--- Start RECORD LIST ---
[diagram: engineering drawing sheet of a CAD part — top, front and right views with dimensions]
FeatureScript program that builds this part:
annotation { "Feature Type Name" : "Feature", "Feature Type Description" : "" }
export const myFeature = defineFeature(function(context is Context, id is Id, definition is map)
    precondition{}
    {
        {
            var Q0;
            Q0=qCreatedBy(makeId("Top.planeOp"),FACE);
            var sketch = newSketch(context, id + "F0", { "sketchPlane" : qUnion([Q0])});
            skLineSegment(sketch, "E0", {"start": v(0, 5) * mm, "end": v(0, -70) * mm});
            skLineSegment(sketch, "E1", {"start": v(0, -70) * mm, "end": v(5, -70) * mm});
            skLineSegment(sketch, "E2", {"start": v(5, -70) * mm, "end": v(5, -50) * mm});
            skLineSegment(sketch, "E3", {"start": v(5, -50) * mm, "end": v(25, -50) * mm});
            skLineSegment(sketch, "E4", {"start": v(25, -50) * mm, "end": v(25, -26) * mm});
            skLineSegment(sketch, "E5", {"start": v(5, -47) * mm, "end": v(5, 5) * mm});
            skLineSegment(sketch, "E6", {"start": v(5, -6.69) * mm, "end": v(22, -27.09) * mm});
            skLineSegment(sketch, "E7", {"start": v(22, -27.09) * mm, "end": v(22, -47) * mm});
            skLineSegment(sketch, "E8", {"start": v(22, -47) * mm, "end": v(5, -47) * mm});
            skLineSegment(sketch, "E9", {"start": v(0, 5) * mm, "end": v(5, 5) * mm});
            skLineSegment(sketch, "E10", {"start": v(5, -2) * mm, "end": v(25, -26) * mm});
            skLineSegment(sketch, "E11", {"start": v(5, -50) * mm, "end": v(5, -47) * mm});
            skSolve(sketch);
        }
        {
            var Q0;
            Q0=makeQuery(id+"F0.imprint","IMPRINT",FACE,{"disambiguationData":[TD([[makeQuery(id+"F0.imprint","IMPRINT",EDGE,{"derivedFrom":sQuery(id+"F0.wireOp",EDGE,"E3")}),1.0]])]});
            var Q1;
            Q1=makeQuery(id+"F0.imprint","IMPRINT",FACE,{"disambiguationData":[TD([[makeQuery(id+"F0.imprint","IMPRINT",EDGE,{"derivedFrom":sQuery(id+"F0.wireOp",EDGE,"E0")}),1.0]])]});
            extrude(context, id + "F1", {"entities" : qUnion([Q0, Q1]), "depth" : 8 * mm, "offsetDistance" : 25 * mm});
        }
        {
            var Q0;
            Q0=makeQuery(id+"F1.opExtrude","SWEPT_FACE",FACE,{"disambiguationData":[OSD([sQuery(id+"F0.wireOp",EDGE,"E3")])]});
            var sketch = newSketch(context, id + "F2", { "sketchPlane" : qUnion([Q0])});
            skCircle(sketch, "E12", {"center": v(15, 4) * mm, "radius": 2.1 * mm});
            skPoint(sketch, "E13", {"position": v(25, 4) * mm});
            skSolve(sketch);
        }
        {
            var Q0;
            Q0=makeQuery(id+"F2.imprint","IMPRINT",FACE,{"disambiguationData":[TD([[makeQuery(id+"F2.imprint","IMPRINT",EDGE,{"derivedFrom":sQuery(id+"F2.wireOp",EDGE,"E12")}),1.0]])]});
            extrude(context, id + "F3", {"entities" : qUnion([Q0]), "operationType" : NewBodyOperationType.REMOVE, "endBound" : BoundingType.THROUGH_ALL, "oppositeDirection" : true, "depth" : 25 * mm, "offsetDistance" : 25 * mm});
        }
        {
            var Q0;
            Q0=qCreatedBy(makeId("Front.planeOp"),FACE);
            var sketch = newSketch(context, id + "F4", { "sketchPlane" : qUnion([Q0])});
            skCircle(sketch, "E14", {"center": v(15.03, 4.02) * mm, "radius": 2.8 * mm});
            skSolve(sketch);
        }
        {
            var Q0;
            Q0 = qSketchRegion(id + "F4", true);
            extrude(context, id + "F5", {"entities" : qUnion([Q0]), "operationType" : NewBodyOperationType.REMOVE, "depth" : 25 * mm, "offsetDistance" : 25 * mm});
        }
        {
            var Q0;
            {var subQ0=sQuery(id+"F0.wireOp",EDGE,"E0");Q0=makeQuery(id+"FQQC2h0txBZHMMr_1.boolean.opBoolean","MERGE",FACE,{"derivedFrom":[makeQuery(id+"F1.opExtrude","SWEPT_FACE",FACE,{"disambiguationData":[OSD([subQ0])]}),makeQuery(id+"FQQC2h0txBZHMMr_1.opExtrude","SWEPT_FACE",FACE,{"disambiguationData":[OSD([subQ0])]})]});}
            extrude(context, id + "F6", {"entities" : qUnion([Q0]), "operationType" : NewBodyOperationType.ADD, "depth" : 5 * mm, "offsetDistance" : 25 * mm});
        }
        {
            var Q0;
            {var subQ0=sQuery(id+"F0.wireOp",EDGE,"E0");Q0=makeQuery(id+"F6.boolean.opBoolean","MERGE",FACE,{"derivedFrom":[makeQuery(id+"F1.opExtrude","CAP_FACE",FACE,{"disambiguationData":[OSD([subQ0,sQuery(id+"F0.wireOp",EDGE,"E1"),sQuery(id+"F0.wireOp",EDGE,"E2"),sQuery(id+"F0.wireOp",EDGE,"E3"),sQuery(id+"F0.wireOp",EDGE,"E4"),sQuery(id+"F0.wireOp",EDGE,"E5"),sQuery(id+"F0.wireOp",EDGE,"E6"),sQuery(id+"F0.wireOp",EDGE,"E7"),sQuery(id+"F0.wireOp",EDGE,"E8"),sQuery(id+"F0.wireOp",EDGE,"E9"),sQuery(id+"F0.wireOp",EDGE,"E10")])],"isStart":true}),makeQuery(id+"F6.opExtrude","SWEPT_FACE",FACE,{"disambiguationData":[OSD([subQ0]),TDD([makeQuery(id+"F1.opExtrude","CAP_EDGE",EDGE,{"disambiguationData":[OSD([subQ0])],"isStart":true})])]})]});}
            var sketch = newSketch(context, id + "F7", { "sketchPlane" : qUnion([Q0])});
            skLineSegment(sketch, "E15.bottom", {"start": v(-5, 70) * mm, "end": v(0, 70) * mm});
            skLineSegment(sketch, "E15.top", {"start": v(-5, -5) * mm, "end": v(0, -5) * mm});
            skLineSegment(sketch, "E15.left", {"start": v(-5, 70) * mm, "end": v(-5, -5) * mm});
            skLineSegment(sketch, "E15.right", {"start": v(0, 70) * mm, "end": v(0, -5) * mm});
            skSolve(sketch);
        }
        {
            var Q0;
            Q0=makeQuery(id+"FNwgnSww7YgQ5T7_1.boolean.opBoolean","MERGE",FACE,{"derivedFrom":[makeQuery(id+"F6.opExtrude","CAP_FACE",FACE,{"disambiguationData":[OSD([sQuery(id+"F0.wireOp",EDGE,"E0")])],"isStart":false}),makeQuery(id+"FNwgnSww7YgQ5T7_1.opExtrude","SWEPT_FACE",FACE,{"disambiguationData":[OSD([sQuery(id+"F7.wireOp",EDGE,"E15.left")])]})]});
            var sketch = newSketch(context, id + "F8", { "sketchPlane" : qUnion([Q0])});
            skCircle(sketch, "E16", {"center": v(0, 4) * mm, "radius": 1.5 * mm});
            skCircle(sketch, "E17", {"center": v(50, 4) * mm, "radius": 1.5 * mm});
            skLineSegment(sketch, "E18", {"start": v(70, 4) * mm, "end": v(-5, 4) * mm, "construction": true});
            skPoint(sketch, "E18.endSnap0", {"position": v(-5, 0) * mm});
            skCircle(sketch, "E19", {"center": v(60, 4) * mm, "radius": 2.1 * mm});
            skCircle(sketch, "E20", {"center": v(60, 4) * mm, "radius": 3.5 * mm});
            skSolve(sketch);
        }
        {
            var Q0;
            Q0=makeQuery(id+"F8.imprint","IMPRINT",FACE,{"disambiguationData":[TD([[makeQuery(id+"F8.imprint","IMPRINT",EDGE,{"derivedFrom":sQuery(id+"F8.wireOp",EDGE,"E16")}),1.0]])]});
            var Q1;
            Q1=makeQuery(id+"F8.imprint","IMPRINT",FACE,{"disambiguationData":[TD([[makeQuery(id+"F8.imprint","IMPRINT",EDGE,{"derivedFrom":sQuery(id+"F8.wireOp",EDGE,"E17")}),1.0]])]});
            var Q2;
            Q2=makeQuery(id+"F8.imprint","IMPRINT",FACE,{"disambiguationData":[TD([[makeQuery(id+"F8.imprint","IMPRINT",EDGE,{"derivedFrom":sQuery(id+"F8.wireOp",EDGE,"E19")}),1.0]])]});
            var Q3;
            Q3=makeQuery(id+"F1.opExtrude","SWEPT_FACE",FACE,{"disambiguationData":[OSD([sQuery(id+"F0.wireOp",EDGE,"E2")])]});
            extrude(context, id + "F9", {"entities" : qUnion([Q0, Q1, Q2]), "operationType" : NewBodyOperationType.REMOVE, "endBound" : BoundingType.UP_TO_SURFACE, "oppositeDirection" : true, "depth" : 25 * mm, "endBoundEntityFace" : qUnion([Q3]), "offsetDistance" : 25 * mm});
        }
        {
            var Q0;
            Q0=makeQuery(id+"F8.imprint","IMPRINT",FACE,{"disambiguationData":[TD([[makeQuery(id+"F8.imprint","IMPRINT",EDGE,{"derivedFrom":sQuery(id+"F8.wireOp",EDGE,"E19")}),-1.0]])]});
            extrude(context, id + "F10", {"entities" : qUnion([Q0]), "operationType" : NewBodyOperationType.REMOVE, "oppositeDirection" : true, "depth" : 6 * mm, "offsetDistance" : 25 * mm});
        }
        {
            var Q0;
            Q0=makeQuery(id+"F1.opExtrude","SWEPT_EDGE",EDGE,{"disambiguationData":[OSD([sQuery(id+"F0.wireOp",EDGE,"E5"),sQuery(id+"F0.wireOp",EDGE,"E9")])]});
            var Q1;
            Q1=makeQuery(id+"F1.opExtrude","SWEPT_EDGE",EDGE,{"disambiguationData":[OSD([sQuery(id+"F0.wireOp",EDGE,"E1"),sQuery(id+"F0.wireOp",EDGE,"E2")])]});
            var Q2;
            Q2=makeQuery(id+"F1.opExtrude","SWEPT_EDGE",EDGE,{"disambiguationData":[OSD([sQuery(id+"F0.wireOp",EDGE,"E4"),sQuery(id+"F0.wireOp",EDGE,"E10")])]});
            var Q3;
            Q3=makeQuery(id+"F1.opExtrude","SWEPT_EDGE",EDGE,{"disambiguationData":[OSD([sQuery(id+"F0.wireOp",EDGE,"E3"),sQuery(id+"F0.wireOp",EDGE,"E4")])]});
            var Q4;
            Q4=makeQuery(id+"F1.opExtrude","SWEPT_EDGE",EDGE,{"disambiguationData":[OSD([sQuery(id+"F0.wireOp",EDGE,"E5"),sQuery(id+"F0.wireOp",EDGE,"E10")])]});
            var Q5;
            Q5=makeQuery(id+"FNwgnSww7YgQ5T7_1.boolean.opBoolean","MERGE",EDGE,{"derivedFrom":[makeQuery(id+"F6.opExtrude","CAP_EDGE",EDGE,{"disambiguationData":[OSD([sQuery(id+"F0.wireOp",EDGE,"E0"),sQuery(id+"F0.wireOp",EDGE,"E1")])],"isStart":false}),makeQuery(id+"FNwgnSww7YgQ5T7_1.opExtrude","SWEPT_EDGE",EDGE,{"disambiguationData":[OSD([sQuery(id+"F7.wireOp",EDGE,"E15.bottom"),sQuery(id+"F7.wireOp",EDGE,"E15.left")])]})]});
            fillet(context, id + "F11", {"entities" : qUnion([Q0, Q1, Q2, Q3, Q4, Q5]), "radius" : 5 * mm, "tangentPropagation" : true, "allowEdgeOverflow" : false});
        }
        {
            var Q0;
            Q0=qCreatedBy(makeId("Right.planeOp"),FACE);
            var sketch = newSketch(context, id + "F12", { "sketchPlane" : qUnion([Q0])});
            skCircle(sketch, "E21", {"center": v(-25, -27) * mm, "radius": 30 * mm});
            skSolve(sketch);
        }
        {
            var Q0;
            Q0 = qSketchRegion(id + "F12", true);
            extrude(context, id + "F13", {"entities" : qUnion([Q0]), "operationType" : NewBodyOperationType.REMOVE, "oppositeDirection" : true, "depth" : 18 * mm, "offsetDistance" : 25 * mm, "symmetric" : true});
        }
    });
--- End RECORD LIST ---
> SET PROBLEM:
Pull out every line in the records that contains the string "skPoint", treating uppercase and lowercase as different.

> EXERCISE SOLUTION:
            skPoint(sketch, "E13", {"position": v(25, 4) * mm});
            skPoint(sketch, "E18.endSnap0", {"position": v(-5, 0) * mm});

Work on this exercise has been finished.